We could certainly add some way to make this opt-in if there is a desire
for it and you make a good point about compatibility if we add a new
commit header. I'm not sure I'd describe preserving these headers when
rebasing as spreading corruption though as we're simply rewriting
existing commits. If the user chose to merge rather than rebase we'd
still have the same issues without creating any new commits.
I am pretty sure that at $DAYJOB we'll need to have a discussion about
whether we want to propagate these headers during rebase and I'm
personally leaning against it.
My understanding is that GitHub has been using "git replay" for rebases
and therefore copying extra commit headers since the middle of 2023
[1,2]. The message I linked to in my original mail suggests that the
"change-id" header is preserved when rebasing on GitHub.
Why, you ask? I've seen at least the following types of corruption:
* Missing timezones
* Timezones with less than four digits
* Valid timezones padded to more than four digits with zeros
* Timezones which don't exist and never have (e.g., +1700)
* Timezones which are so absurdly large that they push the date to a
year when nobody alive now will still be living
* Date stamps that are larger than 2^64
* Date stamps which are smaller than 2^64 but beyond the expected life
of the Sun
* Extra angle brackets in the email field
* Nothing in between the email brackets
* Nothing before the email brackets (no name at all)
* Names which are not UTF-8 but without an encoding header
* Names which are not valid in the specified encoding
* Emails which are not valid UTF-8[0]
* Emails which don't meet the (ludicrously generous to the point of
being nearly unparseable) RFC production
* Encodings which are not valid IANA charsets
* Messages with no body and no blank line (just the newline at the end
of the final header)
* gpgsig headers that include random non-ASCII bytes and control
characters[1]
Thanks for sharing that, it is an interesting list. On the subject of
encoding I do think our documentation could be clearer that the encoding
applies to all the headers as well as the commit message.
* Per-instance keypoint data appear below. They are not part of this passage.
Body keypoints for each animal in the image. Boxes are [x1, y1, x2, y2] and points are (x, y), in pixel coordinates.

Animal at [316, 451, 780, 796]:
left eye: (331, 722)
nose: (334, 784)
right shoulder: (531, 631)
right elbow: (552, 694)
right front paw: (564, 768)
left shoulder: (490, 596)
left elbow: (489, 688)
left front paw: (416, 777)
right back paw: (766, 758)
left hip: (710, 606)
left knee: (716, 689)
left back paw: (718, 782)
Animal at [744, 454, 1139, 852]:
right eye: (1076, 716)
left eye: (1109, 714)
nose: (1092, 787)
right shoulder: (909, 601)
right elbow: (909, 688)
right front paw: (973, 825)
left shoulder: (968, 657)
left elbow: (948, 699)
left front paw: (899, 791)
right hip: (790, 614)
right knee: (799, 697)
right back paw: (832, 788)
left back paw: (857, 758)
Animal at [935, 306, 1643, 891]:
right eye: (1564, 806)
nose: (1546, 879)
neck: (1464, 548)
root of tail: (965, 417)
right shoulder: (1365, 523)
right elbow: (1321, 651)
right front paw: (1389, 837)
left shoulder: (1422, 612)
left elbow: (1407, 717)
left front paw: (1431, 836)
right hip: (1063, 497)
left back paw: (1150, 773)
As far as I
can see it only mentions the commit message, not the author or committer
identities but repo_logmsg_reencode() re-encodes the whole commit
buffer. Out of interest do you think we could be doing a better job with
fsck to pick up some of these problems earlier?
I think "git rebase" only cares that the author identity can be parsed
by split_ident() which is fairly lenient.
I see Patrick is CC'd here and I'm interested in his thoughts, as well
as, of course, those of anyone else as well.
Yes me too
Thanks for your thoughtful and intereting reply
Phillip
[1]
https://github.blog/changelog/2023-06-28-rebase-commits-now-created-using-the-merge-ort-strategy/
[2]
https://github.blog/engineering/infrastructure/scaling-merge-ort-across-github/